Public method for validating + executing operator. Must return dataframe.

Return type:: DataFrame

classmethod fit(df, **kwargs)

Error handling wrapper for _fit method to fit operator to training data.

Return type:: Dict[str, Any]

classmethod fit_arguments()

Return fit argument types if operator implements _fit method, and None otherwise.

Return type:: Optional[Dict[str, Any]]

classmethod fit_input_schema(**kwargs)

Error handling wrapper for _fit_input_schema method.

Return type:: Optional[Dict[str, Any]]

get_artifact_config()

Mapping from operator config keys to data artifact paths.

Keys correspond to artifact_config_keys property.

Return type:: Dict[str, str]

get_datapoint_cols(input_datapoint_cols)

Get datapoint_cols for output DataFrame of the operator, given columns for inputs.

Return type:: List[str]

get_datapoint_instance(input_datapoint_instances)

Get datapoint_instance for output DataFrame of the operator, given datapoint_instances for inputs.

Return type:: DatapointType

get_datapoint_type(input_datapoint_types)

Get datapoint_type for output DataFrame of the operator, given types for inputs.

Return type:: Type[DatapointType]

classmethod get_op_impl_version()

Return type:: int

classmethod get_operator_impl_version_to_ds_migration()

Return type:: Dict[int, bool]

get_predictions(input_df, output_df)

Operators capable of producting predictions, such as Models and Extractors, can subclass this to define how they return their predictions. df should be the input df to the operator. In the future, if spaces other than the SequenceLabelSpace are required, we can add that parameter here, however try-catch blocks will be required at import time to avoid circular dependencies.

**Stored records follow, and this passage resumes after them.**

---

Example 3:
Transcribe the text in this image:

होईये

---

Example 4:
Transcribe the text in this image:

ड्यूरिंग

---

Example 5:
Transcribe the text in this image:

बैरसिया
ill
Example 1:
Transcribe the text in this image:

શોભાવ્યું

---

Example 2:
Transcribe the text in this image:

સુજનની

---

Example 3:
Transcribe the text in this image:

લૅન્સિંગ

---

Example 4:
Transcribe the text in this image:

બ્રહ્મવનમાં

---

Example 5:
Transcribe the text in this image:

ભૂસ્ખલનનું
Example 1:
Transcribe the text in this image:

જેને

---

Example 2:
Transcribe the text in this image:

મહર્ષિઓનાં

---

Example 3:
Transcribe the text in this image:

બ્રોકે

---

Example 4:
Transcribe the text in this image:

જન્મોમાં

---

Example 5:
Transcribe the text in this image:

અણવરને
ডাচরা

Return type:: Dict[str, Any]

static is_disabled_by_feature_flag()

Returns a boolean indicating whether this operator is disabled by a feature flag.

Return type:: bool

artifact_config_keys: List[str] = []

property drop_schema: List[str] | None

List of cols that are dropped as a result of this operator.

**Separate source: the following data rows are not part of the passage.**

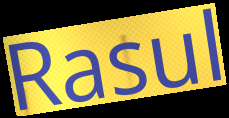
Rasul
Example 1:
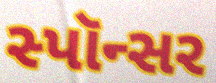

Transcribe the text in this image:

સ્પૉન્સર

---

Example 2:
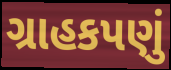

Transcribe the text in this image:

ગ્રાહકપણું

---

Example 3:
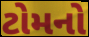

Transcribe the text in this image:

ટોમનો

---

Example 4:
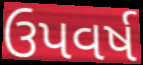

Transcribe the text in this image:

ઉપવર્ષ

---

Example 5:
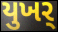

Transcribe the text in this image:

યુખર્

If value is None, does NOT drop any columns.

errors_file_path: Optional[str] = None

fit_params: Optional[Dict[Any, Any]] = None

init_params: Optional[Dict[Any, Any]] = None

abstract property input_schema: Dict[str, Any] | None

Col to dtype map to validate the dtypes of the input dataframe.

If value is None, any schema is allowed.
These are the _minimum_ required fields. Other fields are allowed by default.
If type is None, any type will be allowed for this field.

is_deprecated: bool = False

is_expensive: bool = False

new_datapoint_cols: List[str] = []

node_uid: Optional[int] = None

operator_impl_version: int = 0

operator_impl_version_to_ds_migration: Dict[int, bool] = {}

property output_meta: Dict[str, Any] | None

abstract property output_schema: Dict[str, Any] | None

Col to dtype map to validate the dtypes of the output dataframe.

If value is None, any schema is allowed.
These are the _minimum_ required fields. Other fields are allowed by default.
If type is None, any type will be allowed for this field.

Don’t sort the keys in the output_schema if using the cache_features decorator if the order of features could change depending on the initialization.

show_args_in_gui: bool = True

property shuffle_cols: List[str]: Used to tell whether operator requires shuffle before execution. The specified cols will be shuffled into the same partition

property use_gpu_if_available: bool: Whether this operator will run on GPU if one is available.